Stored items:
★ ★ ★ ★ ★ ★ ★

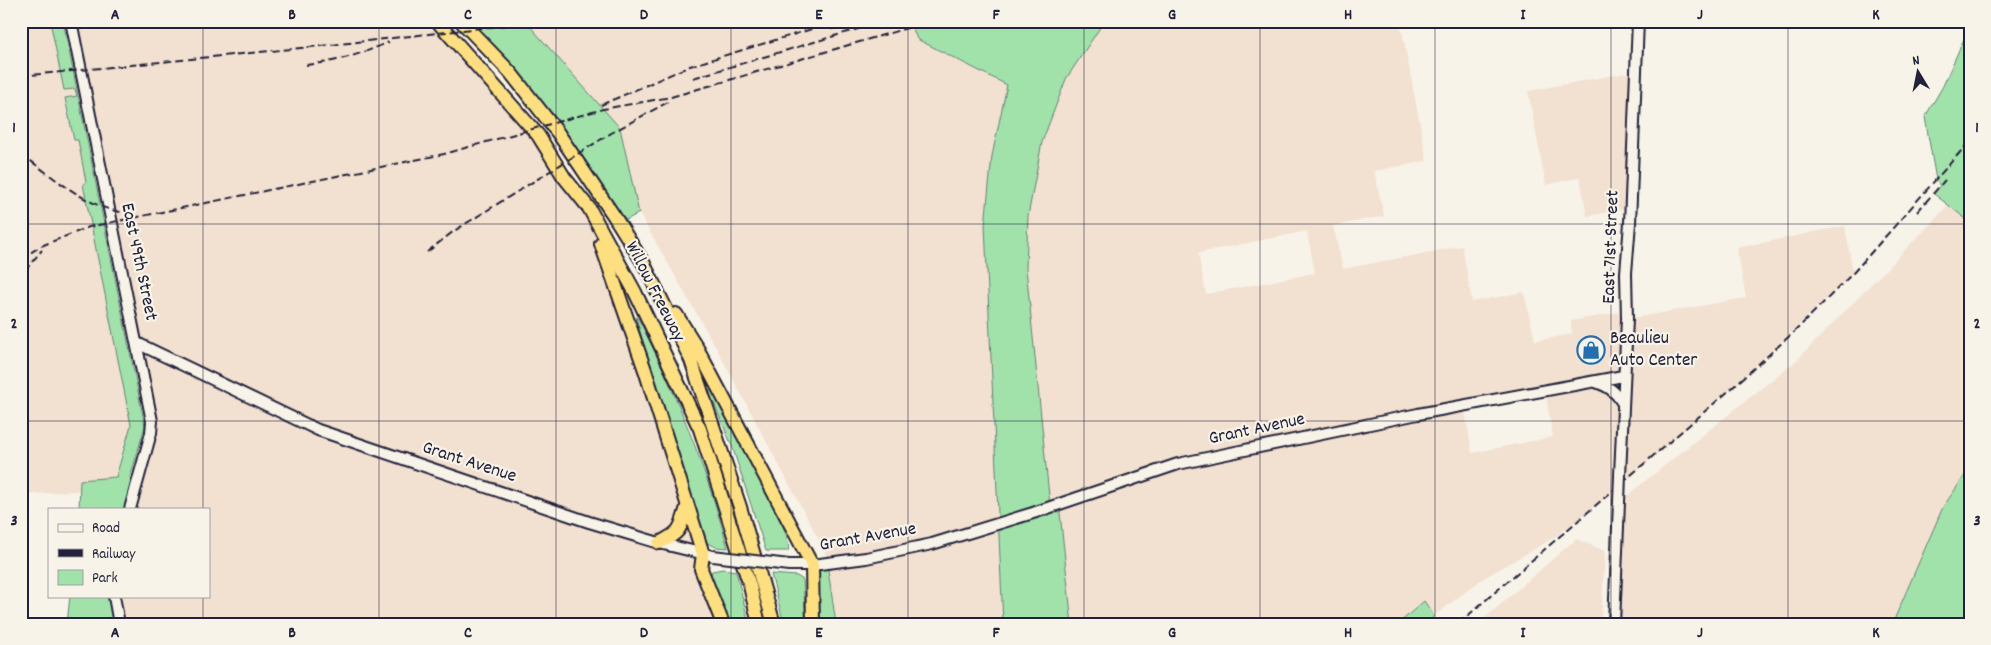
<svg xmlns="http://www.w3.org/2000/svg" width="1991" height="645" font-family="Dekko,sans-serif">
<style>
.built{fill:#f2e0d0;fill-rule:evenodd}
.green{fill:#a1e2ab;stroke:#628273}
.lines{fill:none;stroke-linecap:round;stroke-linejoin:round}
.secondary-casing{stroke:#22223b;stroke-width:14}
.highway-casing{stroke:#22223b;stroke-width:16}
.secondary{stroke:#f7f3e8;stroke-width:10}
.highway{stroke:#fedf80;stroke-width:12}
.rail{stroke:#22223b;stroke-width:2;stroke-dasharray:8 4;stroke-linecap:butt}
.secondary-bridge-casing{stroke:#22223b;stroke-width:14;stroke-linecap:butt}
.secondary-bridge{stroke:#f7f3e8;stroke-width:10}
.grid{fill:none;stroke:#22223b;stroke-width:1;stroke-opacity:0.55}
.labels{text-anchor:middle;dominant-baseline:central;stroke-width:4.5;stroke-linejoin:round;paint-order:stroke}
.street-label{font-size:19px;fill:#22223b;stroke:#f7f3e8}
.poi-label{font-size:19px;fill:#22223b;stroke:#f7f3e8;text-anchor:start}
.neatline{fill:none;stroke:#22223b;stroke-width:2}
.grid-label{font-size:16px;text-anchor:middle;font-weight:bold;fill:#22223b}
</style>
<rect width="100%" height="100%" fill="#f7f3e8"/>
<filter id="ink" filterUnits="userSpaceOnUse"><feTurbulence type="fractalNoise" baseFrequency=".02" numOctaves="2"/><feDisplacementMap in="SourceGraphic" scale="10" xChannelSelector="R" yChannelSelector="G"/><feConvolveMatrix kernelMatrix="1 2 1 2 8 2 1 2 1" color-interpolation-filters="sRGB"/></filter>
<g filter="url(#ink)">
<!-- built -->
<g class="built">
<polygon points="21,21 50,21 57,57 68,57 77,97 65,98 74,140 78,140 87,183 83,184 132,427 114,488 21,495"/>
<polygon points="71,21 437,21 458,43 589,208 723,624 119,624 114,596 209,596 209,509 130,509 151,433"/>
<polygon points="525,21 931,21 912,27 917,39 1007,85 992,156 985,225 1003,624 836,624 825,551 717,349 639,213 620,128"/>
<path d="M 1080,21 L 1400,21 L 1427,161 L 1374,171 L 1384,216 L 1333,226 L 1343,269 L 1462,246 L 1472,302 L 1524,292 L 1535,341 L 1572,334 L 1571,321 L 1627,311 L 1627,319 L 1746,298 L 1737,248 L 1845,226 L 1853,273 L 1732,388 L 1620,486 L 1555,537 L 1482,579 L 1434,616 L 1424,602 L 1398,624 L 1072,624 L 1059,504 L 1033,513 L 1008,248 ZM 1307,231 L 1315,273 L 1206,294 L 1198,253 ZM 1545,391 L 1553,437 L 1472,453 L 1464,406 Z"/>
<polygon points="1636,71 1631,208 1587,216 1580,177 1546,185 1528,91"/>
<polygon points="1953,201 1970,217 1970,459 1966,474 1943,507 1894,620 1824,624 1614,624 1619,502 1797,360"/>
<polygon points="1576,539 1605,551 1601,624 1478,624"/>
</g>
<!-- green -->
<g class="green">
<polygon points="50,21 63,21 145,426 130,478 137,480 131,509 79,509 80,480 116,477 131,425 83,184 86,182 78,140 74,140 65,98 77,96 75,89 64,90"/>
<polygon points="461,21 525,21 527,23 620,128 639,213 619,224 558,133"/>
<polygon points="931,21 1112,21 1103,23 1066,79 1042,142 1028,216 1026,268 1050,506 1059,504 1072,624 1003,624 985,225 992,156 1007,85 917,39 912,27"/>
<polygon points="1970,25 1970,222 1934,194 1940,186 1936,180 1925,117 1943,86"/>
<path d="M 636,317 L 638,318 C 676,392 706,468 728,548 L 716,547 L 703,541 L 666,424 Z"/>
<path d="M 712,389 C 725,412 796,534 788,551 L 766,551 L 732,446 L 709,391 Z"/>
<polygon points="1970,459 1970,624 1824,624 1894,620 1943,507 1966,474"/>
<polygon points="827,563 836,624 813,624 812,565"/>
<polygon points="723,569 736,571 749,624 729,624 710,577 712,571"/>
<polygon points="771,574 797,576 803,580 806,624 784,624"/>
<polygon points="70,596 114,596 119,624 67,624"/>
<polygon points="1424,601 1434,616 1426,624 1398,624"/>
</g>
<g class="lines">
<!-- secondary casing -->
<g class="secondary-casing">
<g id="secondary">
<polyline points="71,21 152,421 151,433 130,509"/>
<polyline points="137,343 318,430 589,522 659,543 709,555"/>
<path d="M 1596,382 C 1608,386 1615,391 1622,402"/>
<polyline points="1620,475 1627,319 1626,273 1630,223 1638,21"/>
<polyline points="789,565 812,565 866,558 932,544 1033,513 1178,464 1418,414 1623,376"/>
<polyline points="114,596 119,624"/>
<polyline points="1614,624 1619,502"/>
</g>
</g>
<!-- highway casing -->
<g class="highway-casing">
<g id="highway">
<polyline points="437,21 538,135 564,177 589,208 635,292 700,429 750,586 759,624"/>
<polyline points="461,21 510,72 558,133 614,216 644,264 691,360 740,507 774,624"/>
<polyline points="601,244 645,370 703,554 701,569 723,624"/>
<polyline points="676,314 696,346 812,565 813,624"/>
<path d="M 659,543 C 681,532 680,530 687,507"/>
</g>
</g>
<!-- secondary -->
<use href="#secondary" class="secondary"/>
<!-- highway -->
<use href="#highway" class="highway"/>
<!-- rail -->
<g class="rail">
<polyline points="831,29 858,21"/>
<path d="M 306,65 C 336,62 362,54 389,42"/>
<polyline points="21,76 331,45 543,21"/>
<polyline points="693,78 885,21"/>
<polyline points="601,105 690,66 838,21"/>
<path d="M 21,154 C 53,176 93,214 134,213"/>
<polyline points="1917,212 1945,180"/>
<polyline points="427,252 454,231 613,132 668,102"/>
<polyline points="21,259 41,246 89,227 444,154 603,109 671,97 931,21"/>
<polyline points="21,283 27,268 42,250"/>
<polyline points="1458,624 1732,388 1795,331 1853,273 1970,141"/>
</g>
<!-- secondary-bridge casing -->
<g class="secondary-bridge-casing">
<g id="secondary-bridge">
<polyline points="1619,502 1620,475"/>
<polyline points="713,556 789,565"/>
</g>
</g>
<!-- secondary-bridge -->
<use href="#secondary-bridge" class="secondary-bridge"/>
</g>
</g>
<!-- grid -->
<path class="grid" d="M 203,21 L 203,509M 379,21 L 379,624M 556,21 L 556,624M 731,21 L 731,624M 908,21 L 908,624M 1084,21 L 1084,624M 1260,21 L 1260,624M 1435,21 L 1435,624M 1611,21 L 1611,624M 1788,21 L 1788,624M 21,224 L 1970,224M 21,421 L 1970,421M 203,596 L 203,624"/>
<!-- icons -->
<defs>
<g id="shop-ring" transform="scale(1.4375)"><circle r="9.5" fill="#f7f3e8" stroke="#1f6fb2" stroke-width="1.5"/><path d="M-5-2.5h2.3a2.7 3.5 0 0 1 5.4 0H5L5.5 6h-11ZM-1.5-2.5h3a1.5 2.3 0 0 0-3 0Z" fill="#1f6fb2"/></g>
</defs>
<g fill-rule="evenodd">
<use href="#shop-ring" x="1591" y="350"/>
</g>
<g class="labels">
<!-- street labels -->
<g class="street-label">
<text transform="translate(1612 247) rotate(-88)">East 71st Street</text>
<text transform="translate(138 262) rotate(78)">East 49th Street</text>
<text transform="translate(654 292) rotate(63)">Willow Freeway</text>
<text transform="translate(1257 430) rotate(-12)">Grant Avenue</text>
<text transform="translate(469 463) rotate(18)">Grant Avenue</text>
<text transform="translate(868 538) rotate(-10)">Grant Avenue</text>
</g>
<!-- poi labels -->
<g class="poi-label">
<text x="1610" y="339">Beaulieu<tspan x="1610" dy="22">Auto Center</tspan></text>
</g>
</g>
<!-- margin -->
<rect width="1991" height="645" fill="none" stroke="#f7f3e8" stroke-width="55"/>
<!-- legend -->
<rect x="48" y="508" width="162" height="90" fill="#f7f3e8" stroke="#a29fa3"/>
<rect x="58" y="524" width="25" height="8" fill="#f7f3e8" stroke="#a29fa3"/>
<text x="92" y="532" font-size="15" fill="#22223b">Road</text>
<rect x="58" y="549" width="25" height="8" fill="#22223b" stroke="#a29fa3"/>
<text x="92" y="558" font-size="15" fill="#22223b">Railway</text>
<rect x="58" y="570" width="25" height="15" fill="#a1e2ab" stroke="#a29fa3"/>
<text x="92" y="582" font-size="15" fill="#22223b">Park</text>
<!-- north arrow -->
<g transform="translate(1918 72) rotate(350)" stroke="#f7f3e8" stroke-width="4" paint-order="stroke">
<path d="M0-4L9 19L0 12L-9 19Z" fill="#22223b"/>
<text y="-8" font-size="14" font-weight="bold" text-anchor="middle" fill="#22223b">N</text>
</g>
<rect x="28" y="28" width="1936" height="590" class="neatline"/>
<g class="grid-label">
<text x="115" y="19">A</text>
<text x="292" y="19">B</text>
<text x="468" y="19">C</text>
<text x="644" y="19">D</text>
<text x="819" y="19">E</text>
<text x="996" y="19">F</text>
<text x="1172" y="19">G</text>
<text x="1348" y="19">H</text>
<text x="1523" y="19">I</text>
<text x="1700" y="19">J</text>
<text x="1876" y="19">K</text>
<text x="14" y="132">1</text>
<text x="1977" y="132">1</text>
<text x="14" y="328">2</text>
<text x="1977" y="328">2</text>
<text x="14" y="525">3</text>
<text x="1977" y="525">3</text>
<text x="115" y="637">A</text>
<text x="292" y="637">B</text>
<text x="468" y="637">C</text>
<text x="644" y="637">D</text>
<text x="819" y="637">E</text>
<text x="996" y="637">F</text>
<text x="1172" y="637">G</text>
<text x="1348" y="637">H</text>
<text x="1523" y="637">I</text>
<text x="1700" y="637">J</text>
<text x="1876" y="637">K</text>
</g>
</svg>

★ ★ ★ ★ ★ ★ ★

Each line above that includes "round" should be shown.

Written answer =
.lines{fill:none;stroke-linecap:round;stroke-linejoin:round}
.labels{text-anchor:middle;dominant-baseline:central;stroke-width:4.5;stroke-linejoin:round;paint-order:stroke}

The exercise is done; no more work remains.